Author: Karin Slaughter
Published: September 29, 2015 by William Morrow
Genre: Psychological Thriller / Crime Fiction
Hardcover: 394 pages
My Rating: 3 1/2 stars
To Purchase: Pretty Girls
It seems that most people who read Karin Slaughter are die hard fans who have read everything she’s written. I had never read her books, but I heard from so many people online how much they enjoy them. According to the online community of thrill readers, she’s a reliable writer known for the Grant County and Will Trent series, as well as the stand alones Cop Town, Pretty Girls, and the most recently released The Good Daughter.

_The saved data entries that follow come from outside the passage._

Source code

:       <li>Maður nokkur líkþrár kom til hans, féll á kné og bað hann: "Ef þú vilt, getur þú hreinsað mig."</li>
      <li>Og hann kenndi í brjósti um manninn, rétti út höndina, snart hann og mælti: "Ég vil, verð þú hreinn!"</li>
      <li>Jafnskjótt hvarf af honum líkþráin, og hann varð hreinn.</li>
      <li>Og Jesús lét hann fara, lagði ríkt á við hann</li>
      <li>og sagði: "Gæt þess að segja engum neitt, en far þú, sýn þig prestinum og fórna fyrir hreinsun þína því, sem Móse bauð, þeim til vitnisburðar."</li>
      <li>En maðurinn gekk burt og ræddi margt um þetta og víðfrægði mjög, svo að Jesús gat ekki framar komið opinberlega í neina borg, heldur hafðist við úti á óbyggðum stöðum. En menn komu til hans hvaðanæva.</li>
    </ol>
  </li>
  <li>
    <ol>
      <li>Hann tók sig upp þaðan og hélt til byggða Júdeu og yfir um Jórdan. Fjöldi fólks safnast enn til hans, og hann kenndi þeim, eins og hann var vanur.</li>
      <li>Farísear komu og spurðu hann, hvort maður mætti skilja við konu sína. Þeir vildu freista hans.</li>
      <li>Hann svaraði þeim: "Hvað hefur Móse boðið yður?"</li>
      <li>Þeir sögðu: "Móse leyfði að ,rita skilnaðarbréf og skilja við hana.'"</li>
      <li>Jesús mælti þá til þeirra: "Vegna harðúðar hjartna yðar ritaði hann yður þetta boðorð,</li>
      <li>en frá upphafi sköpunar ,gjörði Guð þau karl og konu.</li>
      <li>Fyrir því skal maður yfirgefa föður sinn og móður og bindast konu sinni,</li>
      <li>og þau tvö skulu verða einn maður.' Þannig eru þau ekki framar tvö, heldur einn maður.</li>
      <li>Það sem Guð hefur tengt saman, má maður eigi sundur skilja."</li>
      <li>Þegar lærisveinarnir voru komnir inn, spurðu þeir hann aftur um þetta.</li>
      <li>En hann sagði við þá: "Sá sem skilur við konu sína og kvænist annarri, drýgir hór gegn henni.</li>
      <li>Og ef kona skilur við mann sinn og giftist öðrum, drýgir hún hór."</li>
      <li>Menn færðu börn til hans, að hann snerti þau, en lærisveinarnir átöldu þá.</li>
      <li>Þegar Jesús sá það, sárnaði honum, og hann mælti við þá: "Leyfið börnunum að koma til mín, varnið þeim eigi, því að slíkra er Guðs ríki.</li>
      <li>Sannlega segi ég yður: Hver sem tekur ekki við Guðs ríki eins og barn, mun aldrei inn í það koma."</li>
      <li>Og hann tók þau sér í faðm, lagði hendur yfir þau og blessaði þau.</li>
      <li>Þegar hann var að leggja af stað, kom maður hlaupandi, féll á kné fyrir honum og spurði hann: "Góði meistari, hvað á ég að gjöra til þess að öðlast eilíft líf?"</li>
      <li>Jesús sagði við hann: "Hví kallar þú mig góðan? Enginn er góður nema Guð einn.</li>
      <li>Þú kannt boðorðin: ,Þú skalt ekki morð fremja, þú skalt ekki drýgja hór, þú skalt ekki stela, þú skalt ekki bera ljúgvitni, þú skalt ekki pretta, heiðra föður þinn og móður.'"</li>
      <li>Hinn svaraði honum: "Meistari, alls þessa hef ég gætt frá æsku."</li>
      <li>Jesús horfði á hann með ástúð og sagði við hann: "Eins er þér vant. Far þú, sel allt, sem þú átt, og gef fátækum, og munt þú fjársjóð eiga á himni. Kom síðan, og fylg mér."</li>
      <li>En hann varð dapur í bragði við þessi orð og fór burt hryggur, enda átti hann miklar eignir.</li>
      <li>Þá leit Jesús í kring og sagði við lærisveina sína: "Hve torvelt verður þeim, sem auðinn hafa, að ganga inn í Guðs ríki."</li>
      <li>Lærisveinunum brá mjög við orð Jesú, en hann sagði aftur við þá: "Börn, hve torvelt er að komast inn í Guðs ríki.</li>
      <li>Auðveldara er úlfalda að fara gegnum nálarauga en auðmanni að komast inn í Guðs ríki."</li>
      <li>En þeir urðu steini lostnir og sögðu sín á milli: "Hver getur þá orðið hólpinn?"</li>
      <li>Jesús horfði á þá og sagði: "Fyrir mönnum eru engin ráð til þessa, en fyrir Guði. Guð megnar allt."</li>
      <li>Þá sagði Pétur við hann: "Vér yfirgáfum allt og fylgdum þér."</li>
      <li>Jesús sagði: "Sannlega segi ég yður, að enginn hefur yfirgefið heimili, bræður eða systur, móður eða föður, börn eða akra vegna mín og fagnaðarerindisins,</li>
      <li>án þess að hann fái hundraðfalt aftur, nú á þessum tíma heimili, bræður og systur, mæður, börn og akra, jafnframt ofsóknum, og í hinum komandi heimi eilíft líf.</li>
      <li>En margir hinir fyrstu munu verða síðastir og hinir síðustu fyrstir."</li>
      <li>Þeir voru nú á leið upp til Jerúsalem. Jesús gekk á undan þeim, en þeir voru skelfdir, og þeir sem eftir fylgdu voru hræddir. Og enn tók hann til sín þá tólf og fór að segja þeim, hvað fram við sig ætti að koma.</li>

It’s taken me awhile to figure out how I really feel about this book. On the one hand it kept me interested throughout. I love the relationship and differences between Claire and her sister, Lydia. Claire is a well to do trophy wife and Lydia is a single mom, dating an ex con and struggling to make ends meet. They haven’t really kept in touch since a family tragedy tore the family apart when they were young, but I love it when they do come together. Claire’s perfect life, living in a sterile mansion is held under a microscope and seen through the eyes of her sister. It actually makes for some hilarious scenes. Also on the plus side, the writing and character development are great and the plot cooks along at a good pace. There are also strong female leads which I always like, but be warned – the content is graphic and violent. It’s a little hard to describe without giving too much away, but the plot involves violence against women. It’s disturbing and not for the faint at heart.
It starts in present day, when Claire and her husband Paul are attacked in an alley and Paul is killed. This is not a spoiler as it happens very early on. As Claire is looking on her husband’s computer for business files that his business partner needs, Claire discovers way more than she bargained for. The other thread to this story is that Claire and Lydia’s sister went missing when they were young. She was never found, and the author explores how each family member struggles with this loss in a different way. You get the back story in flashbacks and diary style entries that the father writes to his missing daughter. It becomes clear that he was starting to unravel the truth before his untimely death.
The plot lines come together and you get to the center of a very twisted person, and learn about his history and what makes him so diabolical. The story kept me turning the pages, and I will be reading Karin Slaughter’s newest book The Good Daughter very soon.